Problem statement: Go through the listing that follows and write it out exactly. Drop the pictures.
Input data section start
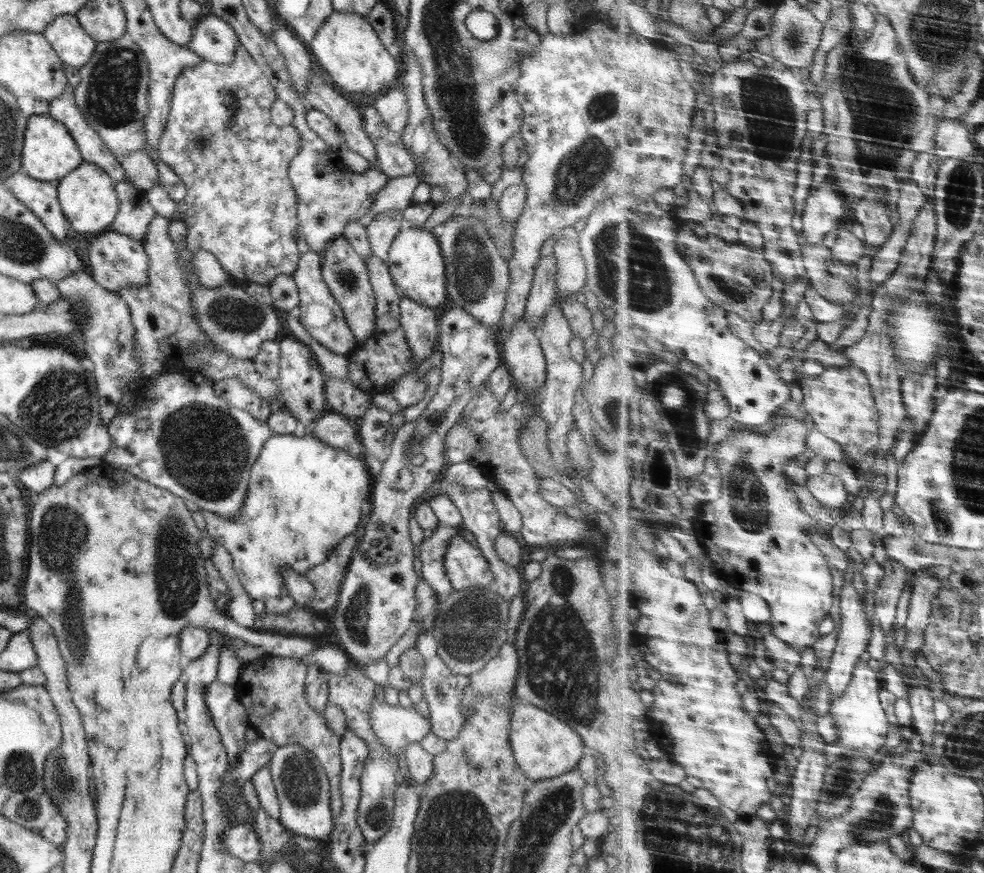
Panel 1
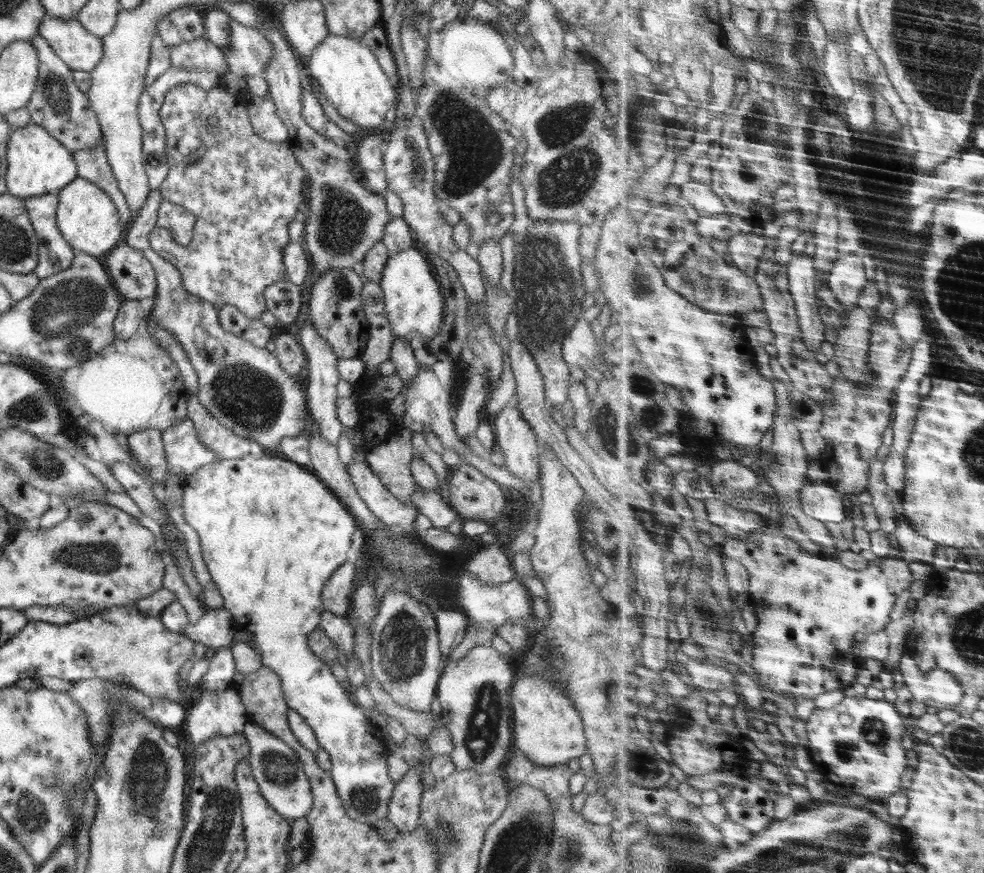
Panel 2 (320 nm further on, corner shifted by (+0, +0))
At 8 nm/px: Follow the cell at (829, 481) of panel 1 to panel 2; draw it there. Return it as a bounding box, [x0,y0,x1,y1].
[801,482,848,522]

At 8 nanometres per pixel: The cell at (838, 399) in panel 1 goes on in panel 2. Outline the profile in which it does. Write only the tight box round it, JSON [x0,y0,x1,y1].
Input data section end
Response:
Panel 1
Panel 2 (320 nm further on, corner shifted by (+0, +0))
At 8 nm/px: Follow the cell at (829, 481) of panel 1 to panel 2; draw it there. Return it as a bounding box, [x0,y0,x1,y1].
[801,482,848,522]

At 8 nanometres per pixel: The cell at (838, 399) in panel 1 goes on in panel 2. Outline the profile in which it does. Write only the tight box round it, JSON [x0,y0,x1,y1].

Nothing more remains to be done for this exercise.